2009-12-07 3-minute read

A few months ago I decided to apply word frequency analysis ideas to R code. My idea was simple: the functions that one should invest the most effort into learning are precisely those functions that are used most frequently in real world code. In fact, this simple idea can be applied to spoken languages as valuably as to programming languages: the words that will most improve your ability to understand day-to-day speech in a foreign language are precisely the words that occur most frequently in day-to-day speech.

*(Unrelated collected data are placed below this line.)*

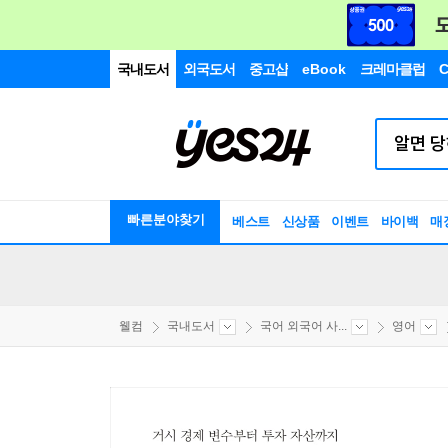
국내도서
외국도서
중고샵
eBook
크레마클럽
C
빠른분야찾기
베스트
신상품
이벤트
바이백
매
웰컴
국내도서
국어 외국어 사...
영어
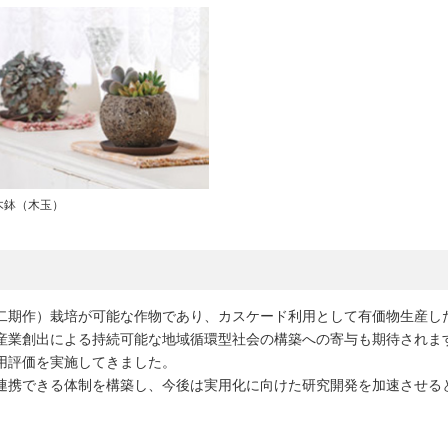
木鉢（木玉）
二期作）栽培が可能な作物であり、カスケード利用として有価物生産し
産業創出による持続可能な地域循環型社会の構築への寄与も期待されま
用評価を実施してきました。
連携できる体制を構築し、今後は実用化に向けた研究開発を加速させる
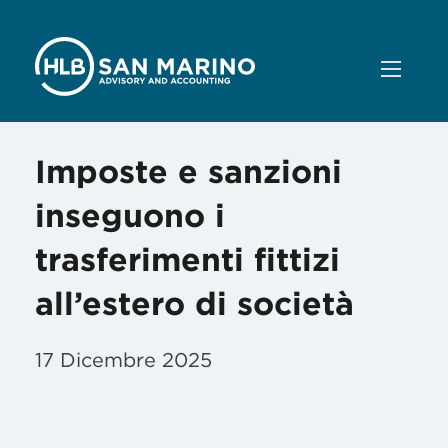
Imposte e sanzioni
inseguono i
trasferimenti fittizi
all’estero di società
17 Dicembre 2025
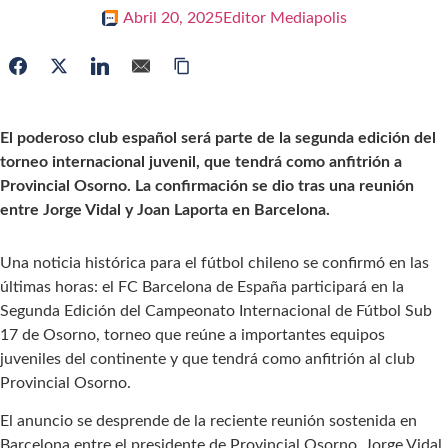
Abril 20, 2025
Editor Mediapolis
El poderoso club español será parte de la segunda edición del
torneo internacional juvenil, que tendrá como anfitrión a
Provincial Osorno. La confirmación se dio tras una reunión
entre Jorge Vidal y Joan Laporta en Barcelona.
Una noticia histórica para el fútbol chileno se confirmó en las
últimas horas: el FC Barcelona de España participará en la
Segunda Edición del Campeonato Internacional de Fútbol Sub
17 de Osorno, torneo que reúne a importantes equipos
juveniles del continente y que tendrá como anfitrión al club
Provincial Osorno.
El anuncio se desprende de la reciente reunión sostenida en
Barcelona entre el presidente de Provincial Osorno, Jorge Vidal,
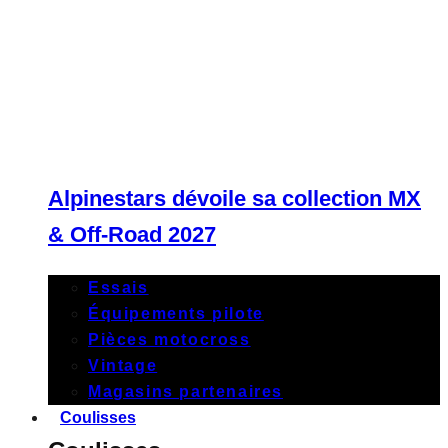
Alpinestars dévoile sa collection MX
& Off-Road 2027
Essais
Équipements pilote
Pièces motocross
Vintage
Magasins partenaires
Coulisses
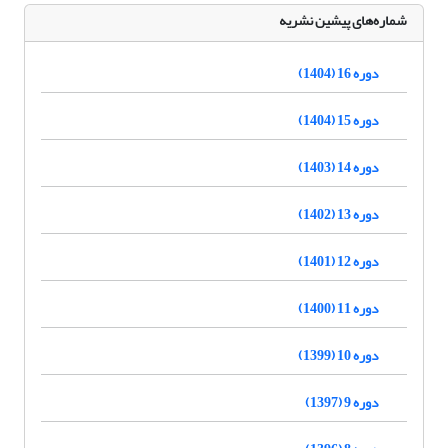
شماره‌های پیشین نشریه
دوره 16 (1404)
دوره 15 (1404)
دوره 14 (1403)
دوره 13 (1402)
دوره 12 (1401)
دوره 11 (1400)
دوره 10 (1399)
دوره 9 (1397)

Our language classrooms tend to screw this up by emphasizing words like “spoon” over “dude”, even though people my age will use the word “dude” many more times a day than they’ll use “spoon”. (To this day, I still mix up the words for “spoon” (“cuchara”) and “knife” (“cuchillo”) in Spanish, thought I never make any mistakes with slang words like “dude” (“tio”).) In large part, this is because the usefulness of a word tends to be confounded with its respectability when you learn a language in an academic setting. This over-emphasis on respectability is why you’re never taught curse words, even though they’re as practically useful as the majority of other words.

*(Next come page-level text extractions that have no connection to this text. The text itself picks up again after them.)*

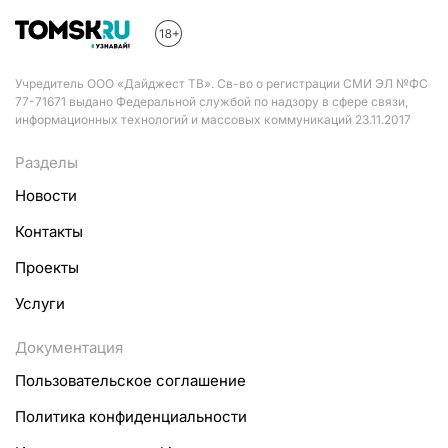
Учредитель ООО «Дайджест ТВ». Св-во о регистрации СМИ ЭЛ №ФС
77-71671 выдано Федеральной службой по надзору в сфере связи,
информационных технологий и массовых коммуникаций 23.11.2017
Разделы
Новости
Контакты
Проекты
Услуги
Документация
Пользовательское соглашение
Политика конфиденциальности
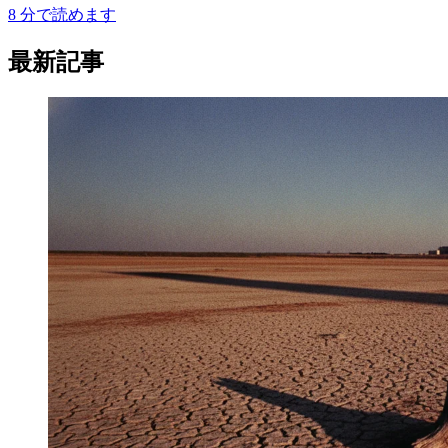
8
分で読めます
最新記事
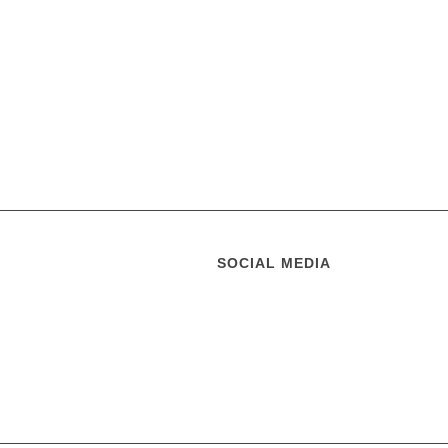
SOCIAL MEDIA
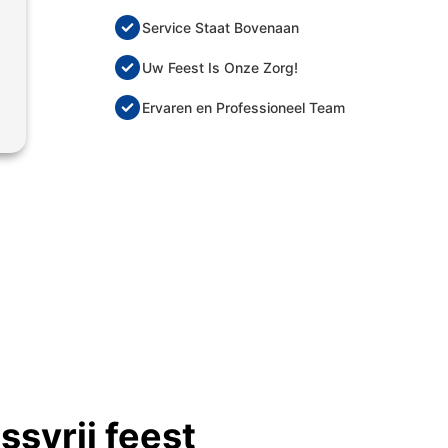
Service Staat Bovenaan
Uw Feest Is Onze Zorg!
Ervaren en Professioneel Team
ssvrij feest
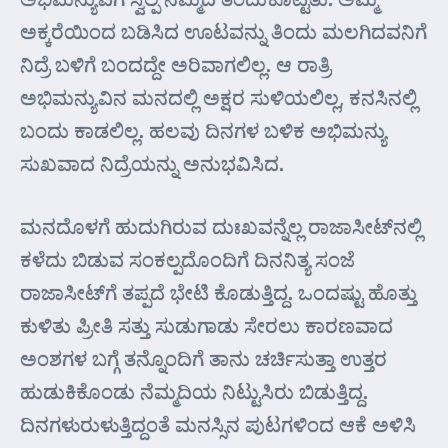
ಅಕ್ಕರೆಯಿಂದ ಬಡಿಸಿದ ಊಟವನ್ನು ತಿಂದು ಮಲಗಿದವನಿಗೆ
ನಿದ್ರೆ ಬಳಿಗೆ ಬಂದದ್ದೇ ಅರಿವಾಗಲಿಲ್ಲ. ಆ ರಾತ್ರಿ
ಅಭಿಮನ್ಯುವಿನ ಮನದಲ್ಲಿ ಅಕ್ಷರ ಸುಳಿಯಲಿಲ್ಲ, ಕನಸಿನಲ್ಲಿ
ಬಂದು ಕಾಡಲಿಲ್ಲ. ಹಲವು ದಿನಗಳ ಬಳಿಕ ಅಭಿಮನ್ಯು
ಸುಖವಾದ ನಿದ್ರೆಯನ್ನು ಅನುಭವಿಸಿದ.
ಮನದೊಳಗೆ ಹುದುಗಿರುವ ದುಃಖವನ್ನೆಲ್ಲ ರಾಜಾಸೀಟ್‌ನಲ್ಲಿ
ಕಳೆದು ಬಿಡುವ ಸಂಕಲ್ಪದೊಂದಿಗೆ ದಿನನಿತ್ಯ ಸಂಜೆ
ರಾಜಾಸೀಟ್‌ಗೆ ತಪ್ಪದೆ ಭೇಟಿ ಕೊಡುತ್ತಿದ್ದ. ಒಂದಷ್ಟು ಹೊತ್ತು
ಕುಳಿತು ಪ್ರೀತಿ ಸತ್ತು ಸುಡುಗಾಡು ಸೇರಲು ಕಾರಣವಾದ
ಅಂಶಗಳ ಬಗ್ಗೆ ತನ್ನೊಂದಿಗೆ ತಾನು ಚರ್ಚಿಸುತ್ತಾ ಉತ್ತರ
ಹುಡುಕಿಕೊಂಡು ನೆಮ್ಮದಿಯ ನಿಟ್ಟುಸಿರು ಬಿಡುತ್ತಿದ್ದ.
ದಿನಗಳುರುಳುತ್ತಿದ್ದಂತೆ ಮನಸ್ಸಿನ ಪುಟಗಳಿಂದ ಆಕೆ ಅಳಿಸಿ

But I digress. Returning to R, the attached CSV data set contains the results of my word frequency analysis. To produce this data set, I spidered all of the source code for every R package on CRAN, split the resulting corpus text into lexical tokens, and counted the occurrences of each token. To make things simpler, I decided to treat every token followed by a parenthesized expression as a function, even though this gives me some syntactical units like if in my list of functions.

I think the resulting raw data set is probably as useful as any summaries I can offer of it, but I’ll offer some obvious results for those interested.

Function call frequencies in R, unsurprisingly, seem to follow Zipf’s law or some variety thereof. You can see this fairly clearly in the following logarithmic plot:

R Log Frequencies

And here are the top 25 most frequently used functions in R, including some syntactical units:

Function Name	Occurrences in Corpus
if	333421
c	143123
function	137490
length	109847
paste	62906
cat	56199
return	56001
stop	54161
is.null	53575
list	51862
log	49479
for	48950
rep	39090
names	34439
sum	31475
as.integer	29417
matrix	29344
is.na	20230
dim	20202
max	19995
nrow	19789
as.double	19705
attr	18802
t	17889
print	17461

Some fun extensions to this work would be to use this frequency data set as a standard for the abnormality of code style: you could compare an individual programmer’s code to the standard frequency data to see which functions such-and-such a programmer tends to overuse and underuse. I personally tend to underuse stop and I never use attr at all.

Another interesting project would be to use this data set as input to a text classifier that would attempt to predict the author of a piece of R code based on token frequency information, in line with Mosteller and Wallace’s famous analysis of the Federalist Papers or anti-spam programs.